Submitted via IRC for Bytram
It's been almost a year now since Oculus announced that the consumer version of the Rift virtual reality headset would only support Windows PCs at launch—a turnaround from development kits that worked fine on Mac and Linux boxes. Now, according to Oculus co-founder Palmer Luckey, it "is up to Apple" to change that state of affairs. Specifically, "if they ever release a good computer, we will do it," he told Shacknews recently.
Basically, Luckey continued, even the highest-end Mac you can buy would not provide an enjoyable experience on the final Rift hardware, which is significantly more powerful than early development kits. "It just boils down to the fact that Apple doesn't prioritize high-end GPUs," he said. "You can buy a $6,000 Mac Pro with the top-of-the-line AMD FirePro D700, and it still doesn't match our recommended specs."

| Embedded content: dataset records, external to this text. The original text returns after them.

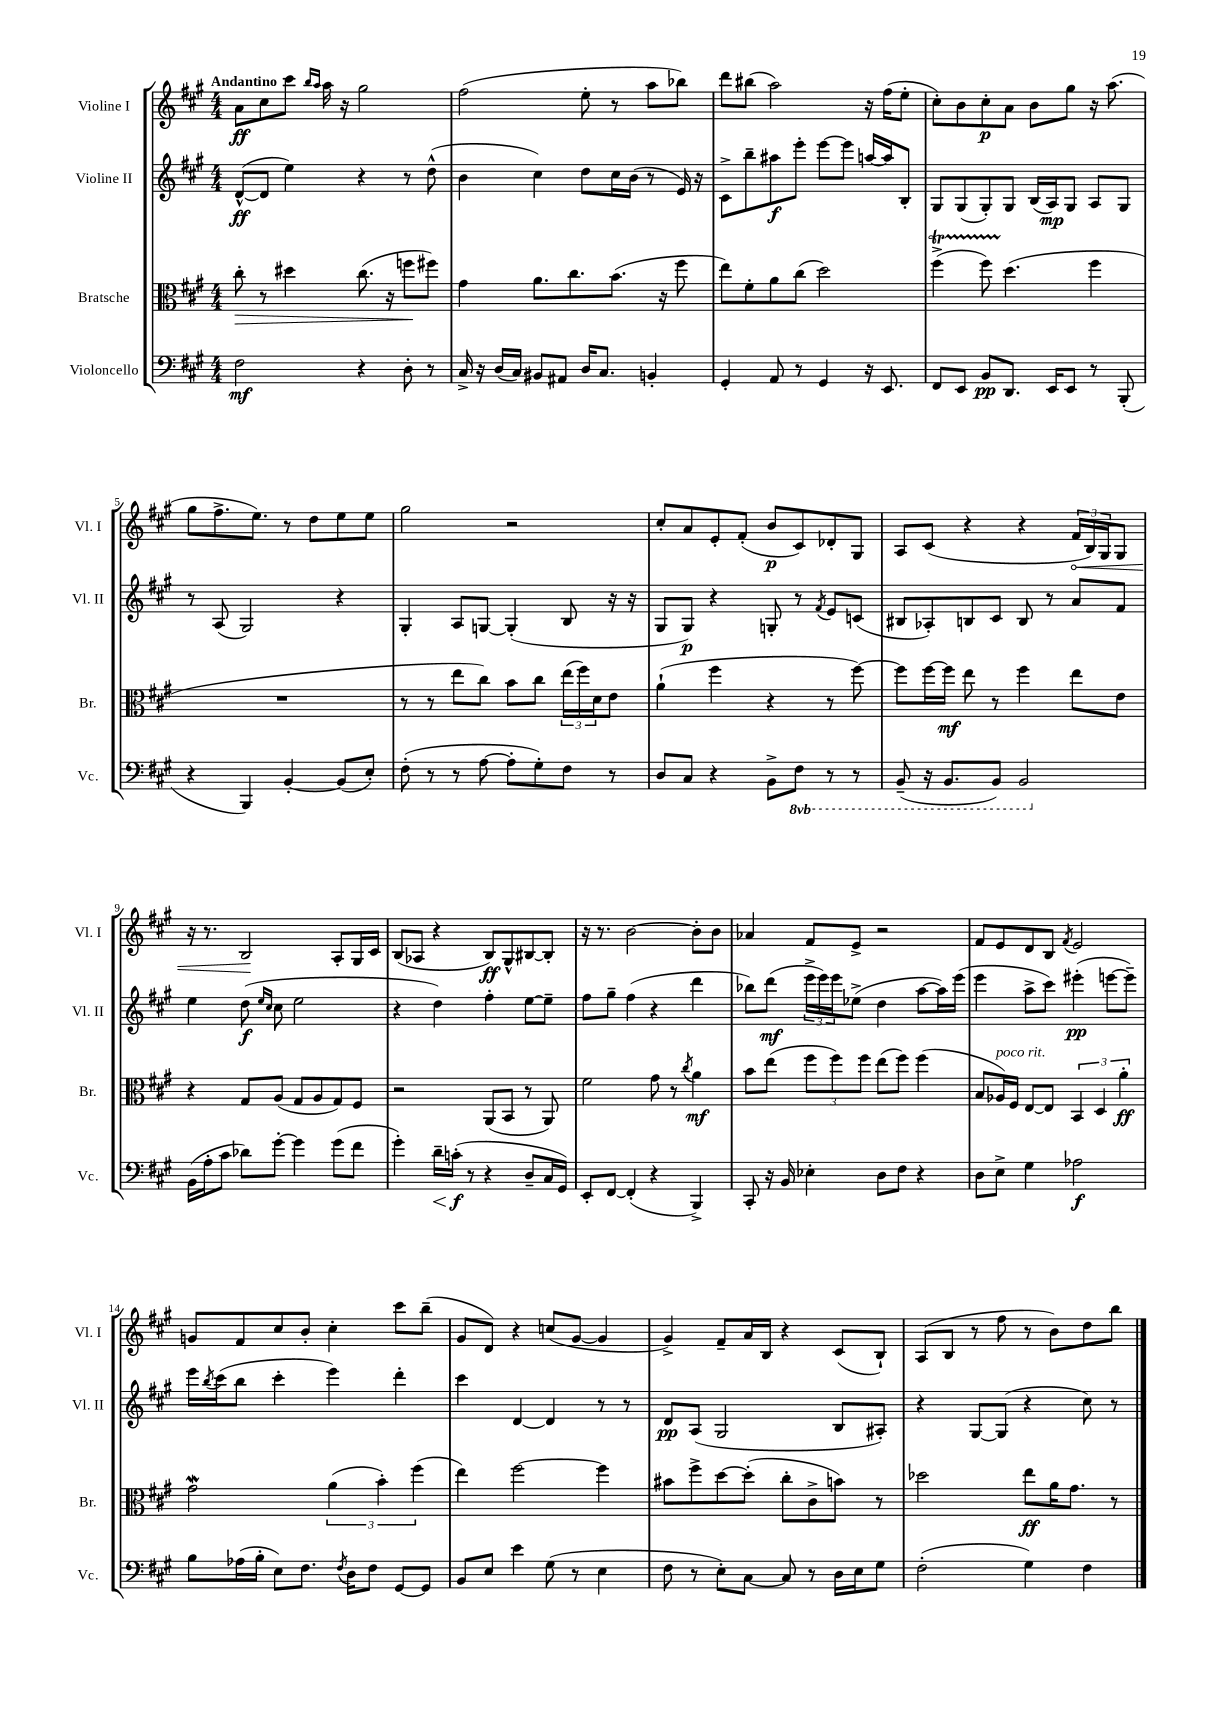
<<
\new StaffGroup <<
\new Staff = "s0" \with { instrumentName = "Violine I" shortInstrumentName = "Vl. I" } {
    \clef treble \key a \major \numericTimeSignature \time 4/4 \tempo "Andantino"
    a'8\ff cis''8 cis'''8 \grace { b''16 a''16 } a''16 r16 gis''2 |
    fis''2( e''8-. r8 a''8 bes''8) |
    d'''8 bis''8( a''2) r16 fis''16( e''8-. |
    cis''8-.) b'8 cis''8-.\p a'8 b'8 gis''8 r16 a''8.( |
    gis''8 fis''8.-> e''8.) r8 d''8 e''8 e''8 |
    gis''2 r2 |
    cis''8-. a'8 e'8-. fis'8-.( b'8\p cis'8) des'8-. gis8 |
    a8 cis'8( r4 r4 \tuplet 3/2 { \once \override Hairpin.circled-tip = ##t fis'16\< b16) gis16 } gis8 |
    r16 r8. b2\! a8-. gis16 cis'16 |
    b8( aes8 r4 b8\ff) gis8-^ bis8~ bis8-. |
    r16 r8. b'2~ b'8-. b'8 |
    aes'4 fis'8 e'8-> r2 |
    fis'8 e'8 d'8 b8 \acciaccatura { fis'8 } e'2 |
    g'8 fis'8 cis''8 b'8-. cis''4-. cis'''8 b''8--( |
    gis'8 d'8) r4 c''8( gis'8~ gis'4 |
    gis'4->) fis'8-- a'16 b16 r4 cis'8( b8-!) |
    a8( b8 r8 fis''8 r8 b'8) d''8 b''8 \bar "|." |
}
\new Staff = "s1" \with { instrumentName = "Violine II" shortInstrumentName = "Vl. II" } {
    \clef treble \key a \major \numericTimeSignature \time 4/4
    d'8~-^\ff( d'8 e''4) r4 r8 d''8-^( |
    b'4 cis''4) d''8 cis''16 b'16( r8 e'16) r16 |
    cis'8-> b''8-- ais''8\f e'''8-. e'''8~ e'''8 a''16~ a''16 b8-. |
    gis8 gis8( gis8-.) gis8 b16( a16\mp) gis8 a8 gis8 |
    r8 a8( gis2) r4 |
    gis4-. a8 g8~ g4-.( b8 r16 r16 |
    gis8 gis8\p) r4 g8-. r8 \acciaccatura { fis'8 } e'8 c'8( |
    bis8 aes8-.) b8 cis'8 b8 r8 a'8 fis'8 |
    e''4 d''8\f( \grace { e''16 cis''16 } cis''8 e''2 |
    r4 d''4) fis''4-. e''8~ e''8-- |
    fis''8 gis''8-- fis''4( r4 d'''4 |
    bes''8) d'''8\mf( \tuplet 3/2 { e'''16-> e'''16) e'''16 } ees''8->( d''4 a''8~ a''16) e'''16( |
    e'''4 a''8-> cis'''8) eis'''4-.\pp( e'''8~ e'''8--) |
    e'''16 \acciaccatura { b''8 } cis'''16( b''8 cis'''4-. e'''4) d'''4-. |
    cis'''4 d'4~ d'4 r8 r8 |
    d'8\pp a8( gis2 b8 ais8-.) |
    r4 gis8~ gis8( r4 cis''8) r8 \bar "|." |
}
\new Staff = "s2" \with { instrumentName = "Bratsche" shortInstrumentName = "Br." } {
    \clef alto \key a \major \numericTimeSignature \time 4/4
    cis''8-.\> r8 dis''4 cis''8.( r16 f''8\! fis''8) |
    gis'4 a'8. cis''8. b'8.( r16 fis''8 |
    e''8) fis'8-. a'8 cis''8( d''2) |
    fis''4->\startTrillSpan( fis''8) d''4.\stopTrillSpan( fis''4 |
    R1 |
    r8 r8 e''8 cis''8) b'8 cis''8 \tuplet 3/2 { e''16( fis''16) d'16 } e'8 |
    a'4-!( fis''4 r4 r8 fis''8~) |
    fis''8 fis''16~ fis''16\mf e''8 r8 fis''4 e''8 e'8 |
    r4 gis8 a8( gis8 a8 gis8) fis8 |
    r2 a,8( b,8 r8 a,8) |
    fis'2 gis'8 r8 \acciaccatura { cis''8 } a'4\mf |
    b'8 e''8( \tuplet 3/2 { fis''8 fis''8) fis''8 } e''8( fis''8) fis''4( |
    b8 aes16^\markup { \italic "poco rit." }) fis16 e8~ e8 \tuplet 3/2 { b,4 d4 a'4-.\ff } |
    gis'2\mordent \tuplet 3/2 { a'4( b'4-.) fis''4( } |
    e''4) fis''2~ fis''4 |
    bis'8 fis''8-> d''8~ d''8-.( cis''8-. cis'8-> b'8) r8 |
    des''2 e''8\ff a'16 gis'8. r8 \bar "|." |
}
\new Staff = "s3" \with { instrumentName = "Violoncello" shortInstrumentName = "Vc." } {
    \clef bass \key a \major \numericTimeSignature \time 4/4 \set Staff.ottavationMarkups = #ottavation-simple-ordinals
    fis2\mf r4 d8-. r8 |
    cis16-> r16 d16( cis16) bis,8 ais,8 d16 cis8. b,4-. |
    gis,4-. a,8 r8 gis,4 r16 e,8. |
    fis,8 e,8 b,8\pp d,8. e,16 e,8 r8 b,,8-.( |
    r4 b,,4) b,4~-. b,8( e8-.) |
    fis8-.( r8 r8 a8~ a8-. gis8-.) fis8 r8 |
    d8 cis8 r4 b,8-> \ottava #-1 fis,8 r8 r8 |
    b,,8--( r16 b,,8. b,,8) b,,2 \ottava #0 |
    b,16( a16-. cis'8 des'8) gis'8~-. gis'4 gis'8( fis'8 |
    gis'4-.) d'16--\< c'16-.\f\!( r8 r4 d8-- cis16 gis,16) |
    e,8-. fis,8~ fis,4-.( r4 b,,4->) |
    cis,8-. r16 b,16 ees4-. d8 fis8 r4 |
    d8 e8-> gis4 aes2\f |
    b8 aes16( b16-. e8) fis8. \acciaccatura { fis8 } d16 fis8 gis,8~ gis,8 |
    b,8 e8 e'4 gis8( r8 e4 |
    fis8 r8 e8-.) cis8~ cis8 r8 d16 e16 gis8 |
    fis2-.( gis4) fis4 \bar "|." |
}
>>
>>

"So if they prioritize higher-end GPUs like they used to for a while back in the day, we'd love to support Mac. But right now, there's just not a single machine out there that supports it," he added. "Even if we can support on the software side, there's just no audience that could run the vast majority of software on it."
Source: http://arstechnica.com/gaming/2016/03/oculus-founder-rift-will-come-to-mac-if-apple-ever-release-a-good-computer/.
See also: Shacknews blog.
(Score: 2) by gman003 on Saturday March 05 2016, @01:46AM
They're the same hardware, but the drivers are different. That's not the issue in this case, though.
The Mac Pro is the only one with options that even come close to the Rift requirements. You can get it with two D300s, two D500s, or two D700s. Those models all seem to be exclusive to the Mac Pro, but they're based on desktop chips.
The D300 looks like an underclocked Radeon R9 270 (256-bit memory bus, 1280 shader cores). The D500 looks like a heavily cut-down version of the Radeon R9 280 - 1536 shader cores instead of the 1792 in the 280 or the 2048 in the 280X, all three on a 384-bit memory bus. And the D700 looks like a match for the 280X, with maybe some minor clockspeed differences.
Official system requirements are for a 290 or higher (512-bit memory bus, 2560 shader cores). I'm actually not sure how the dual-card setup goes in this case - VR is supposed to scale well to dual-card, better than most things, so I'd think the D500s ought to scrape by. But maybe it's bottlenecked on ROPs or something - memory access might be a big part of it, and dual-card doesn't help much with that. And I'm not sure what the software stack looks like on the Mac Pro.